§ **WORK TO COMPLETE**
A verbatim copy of the listing is what is needed, minus any pictures.

§ **GIVEN DATA**
——————————

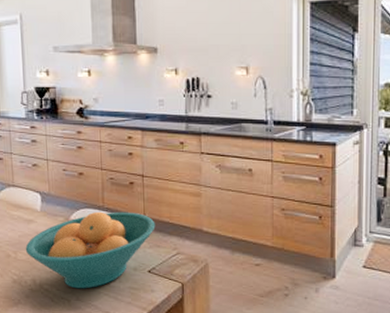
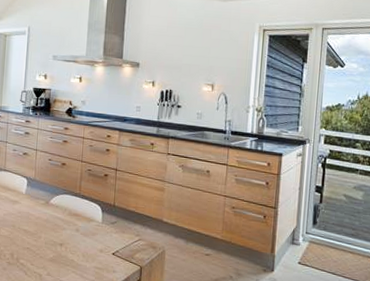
fruit bowl: present [25,211,156,289] -> none [8,198,123,266]

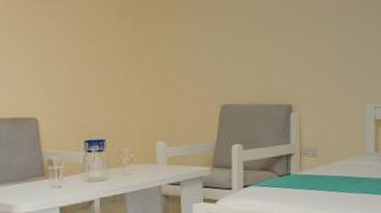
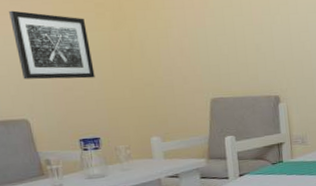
wall art: none [35,12,108,80] -> present [9,10,95,80]

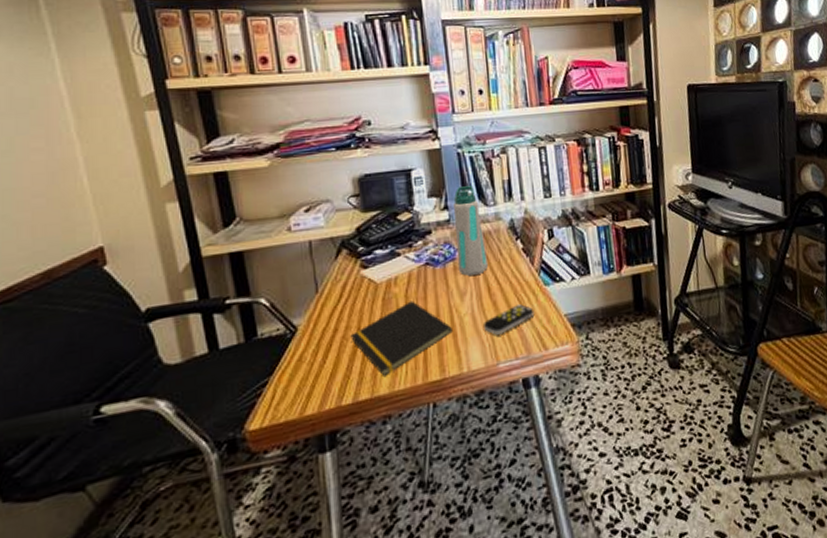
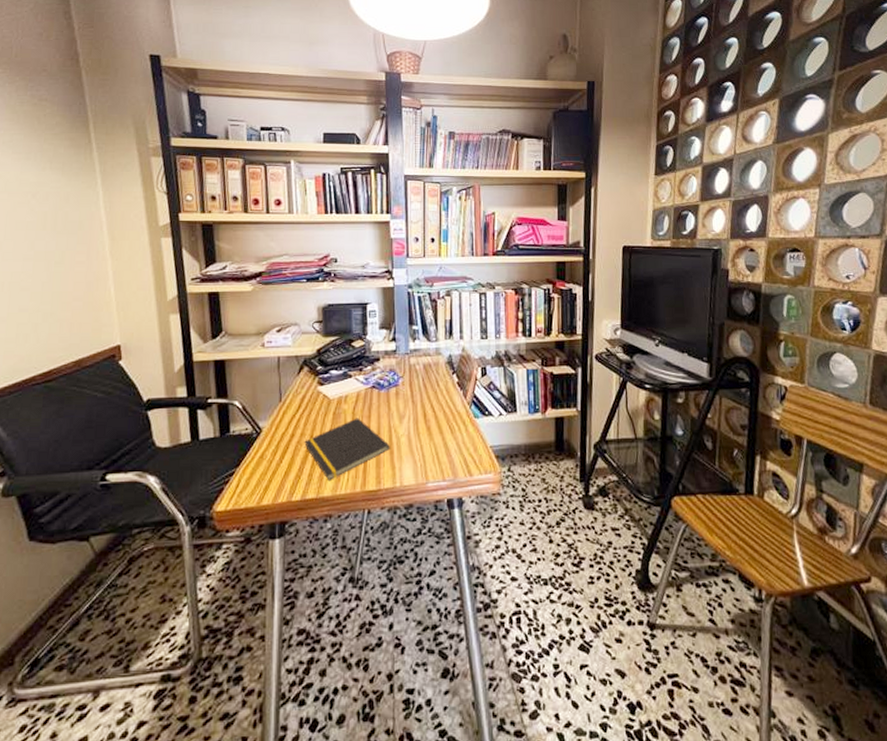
water bottle: present [453,186,489,277] -> none [399,322,427,402]
remote control: present [484,304,535,335] -> none [418,432,463,457]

——————————

§ **WRITTEN SOLUTION**
fruit bowl: present [25,211,156,289] -> none [8,198,123,266]

wall art: none [35,12,108,80] -> present [9,10,95,80]

water bottle: present [453,186,489,277] -> none [399,322,427,402]
remote control: present [484,304,535,335] -> none [418,432,463,457]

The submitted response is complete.